Ah, ainda bem que hoje em dia tudo isso está na moda, né, Mário? beijão
Sabe SErgio, na minha casa meus amigos também continuam fumando como antes. O problema é que educação cabe em qualquer parte. Outro dia um sujeito ficou atirano a fumaça no meu rosto num bar. Há limite pra tudo. Nunca fumei, mas nuna me incomodei com quem fuma. Há coisas que só se aprende com a repressão, infelizmente.Acho a lei boa, sim. Trabalhei na sua tramitação na Assembléia. Nós, brasileiros, estamos sempre aplaudindo medidas do primeiro mundo, mas quando é no nosso território, a gente põe a boca no mundo. Ficaria satisfeita se as pessoas direcionassem suas energias para protestar pela ética na política e saíssem as ruas para exigir a reforma política,uma pena. Obrigado pela atenção.Rachel
Rachel, ninguém em sã consciência acha a lei errada. O problema é a truculência com que ela é aplicada. Basta ver/ouvir os relatos. As pessoas são fumantes, não são criminosas. Criminosos sâo os polìticos que andam aprontando o que nòs lemos diariamente nos jornais.
Hum... não acho que haja nada no mundo que só se aprende com repressão!
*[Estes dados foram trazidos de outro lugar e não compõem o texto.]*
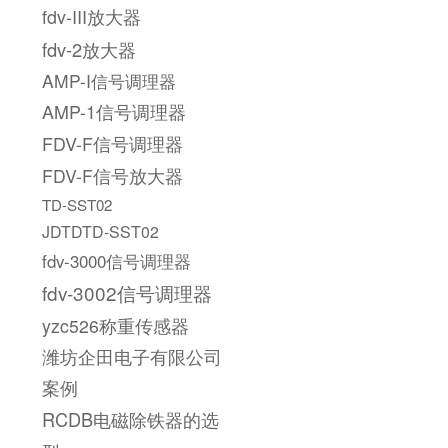
fdv-III放大器
fdv-2放大器
AMP-I信号调理器
AMP-1信号调理器
FDV-F信号调理器
FDV-F信号放大器
TD-SST02
JDTDTD-SST02
fdv-3000信号调理器
fdv-3002信号调理器
yzc526称重传感器
潍坊企田电子有限公司
案例
RCDB电磁除铁器的选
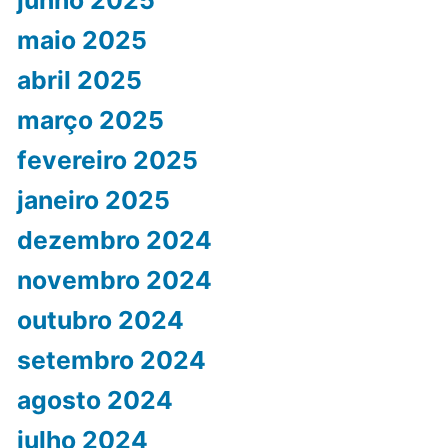
junho 2025
maio 2025
abril 2025
março 2025
fevereiro 2025
janeiro 2025
dezembro 2024
novembro 2024
outubro 2024
setembro 2024
agosto 2024
julho 2024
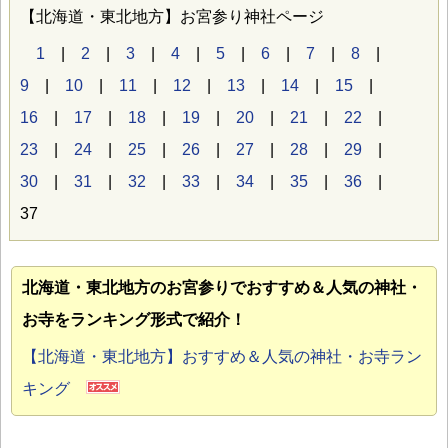
【北海道・東北地方】お宮参り神社ページ
1
|
2
|
3
|
4
|
5
|
6
|
7
|
8
|
9
|
10
|
11
|
12
|
13
|
14
|
15
|
16
|
17
|
18
|
19
|
20
|
21
|
22
|
23
|
24
|
25
|
26
|
27
|
28
|
29
|
30
|
31
|
32
|
33
|
34
|
35
|
36
|
37
北海道・東北地方のお宮参り
でおすすめ＆人気の神社・
お寺をランキング形式で紹介！
【北海道・東北地方】おすすめ＆人気の神社・お寺ラン
キング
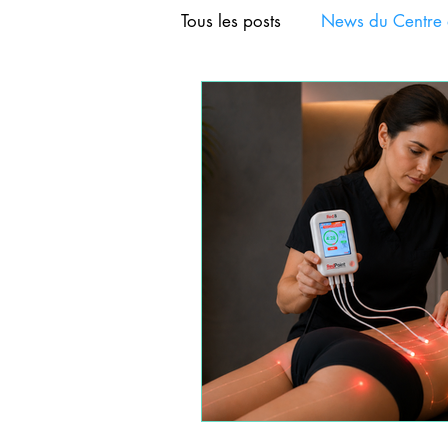
Tous les posts
News du Centre 
FORMATION AURICULOTHER
FORMATION ACUPUNCTURE
FORMATION CRANIOACUPU
FORMATIONS DE BASE D'A
FORMATIONS COURTES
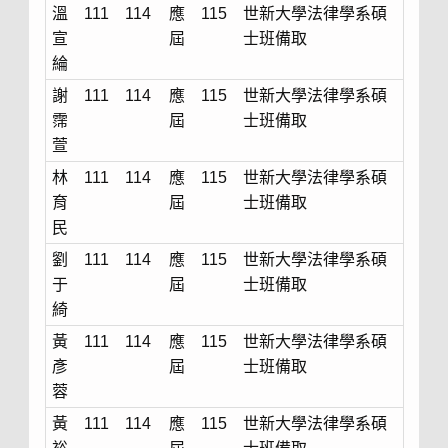
溫
111
114
應
115
世新大學法律學系碩
宣
屆
士班備取
綸
謝
111
114
應
115
世新大學法律學系碩
霈
屆
士班備取
萱
林
111
114
應
115
世新大學法律學系碩
育
屆
士班備取
民
劉
111
114
應
115
世新大學法律學系碩
于
屆
士班備取
綺
黃
111
114
應
115
世新大學法律學系碩
彥
屆
士班備取
蓉
黃
111
114
應
115
世新大學法律學系碩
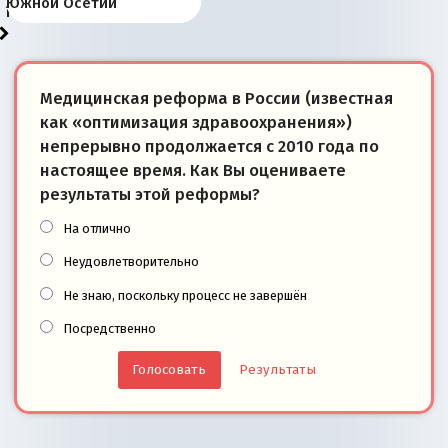
«переобувании» хозяев
суверенной экономике
Анкориджа
внутренней политике
отношениям с Россией?
Южной Осетии
победители
Медицинская реформа в России (известная
как «оптимизация здравоохранения»)
непрерывно продолжается с 2010 года по
настоящее время. Как Вы оцениваете
результаты этой реформы?
На отлично
Неудовлетворительно
Не знаю, поскольку процесс не завершён
Посредственно
Результаты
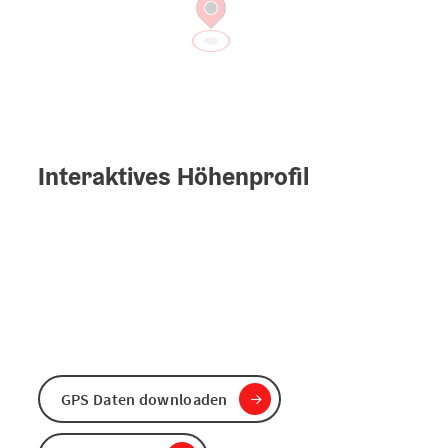
Interaktives Höhenprofil
GPS Daten downloaden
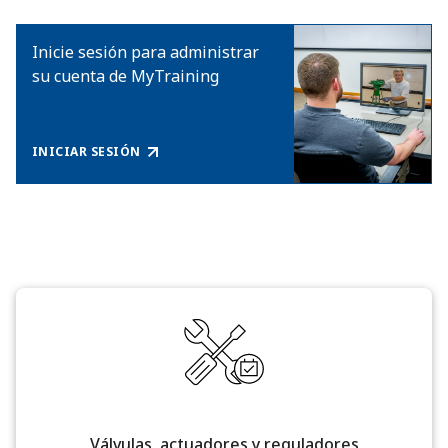
Inicie sesión para administrar
su cuenta de MyTraining
INICIAR SESIÓN
Válvulas, actuadores y reguladores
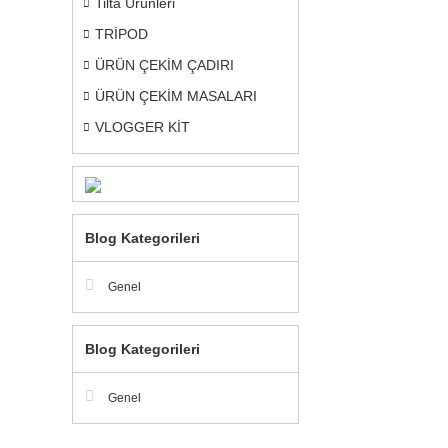
Tilta Ürünleri
TRİPOD
ÜRÜN ÇEKİM ÇADIRI
ÜRÜN ÇEKİM MASALARI
VLOGGER KİT
Blog Kategorileri
Genel
Blog Kategorileri
Genel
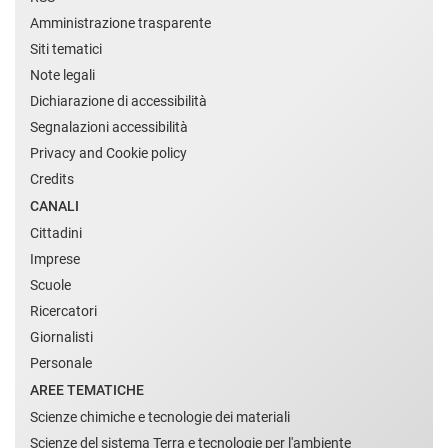
Amministrazione trasparente
Siti tematici
Note legali
Dichiarazione di accessibilità
Segnalazioni accessibilità
Privacy and Cookie policy
Credits
CANALI
Cittadini
Imprese
Scuole
Ricercatori
Giornalisti
Personale
AREE TEMATICHE
Scienze chimiche e tecnologie dei materiali
Scienze del sistema Terra e tecnologie per l'ambiente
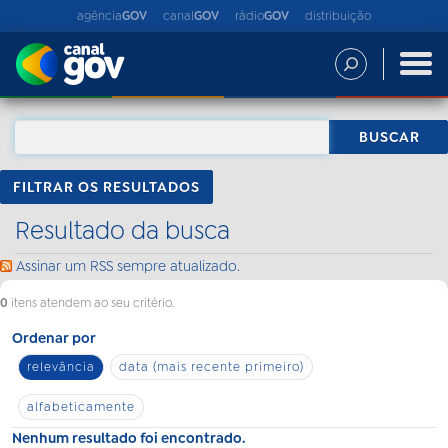
agência
GOV
canal
GOV
rádio
GOV
distribuição
FILTRAR OS RESULTADOS
Resultado da busca
Assinar um RSS sempre atualizado.
0
itens atendem ao seu critério.
Ordenar por
relevância
data (mais recente primeiro)
alfabeticamente
Nenhum resultado foi encontrado.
Acho esse pensamento perigoso.
Mas nem vim aqui falar sobre isso. Queria mesmo era conversar sobre essa relação crítico-criticado... sobre o ato ou atividade de colocar uma obra em crise para que os artistas olhem para sua criação com mais - ou com menos! - consciência, lucidez... e olhem de novo, e utra vez...
Sérgio, acho que há muitas relações possíveis, assim como na própria ciência (que você coloca como exemplo), em que a análise distanciada é apenas uma das opções de abordagem de um objeto, né? Concordo que a amizade geralmente dificulta o trabalho de colocar o amigo em crise, mas pode construir textos críticos incríveis dependendo da intimidade que se establece. É complexo. Enfim. Só te peço para considerar que não há apenas festas ou distanciamento completo.
Beijos,
Juli =)
É Sérgio querido, eu sou do interior e entendo bem o que você diz de Caetano. Temos este privilégio de sermos sempre estrangeiros. Eu por exemplo faço questão disto.
você é muito fofo! saudades.
Cléo, querida. Você sim que é uma fofinha. Beijão e saudade também...
Janaína; eu acho que a gente, que não nasceu aqui (como a Cléo aí em cima) não pode perder nunca este olhar de estrangeiro. É a nossa marca, né?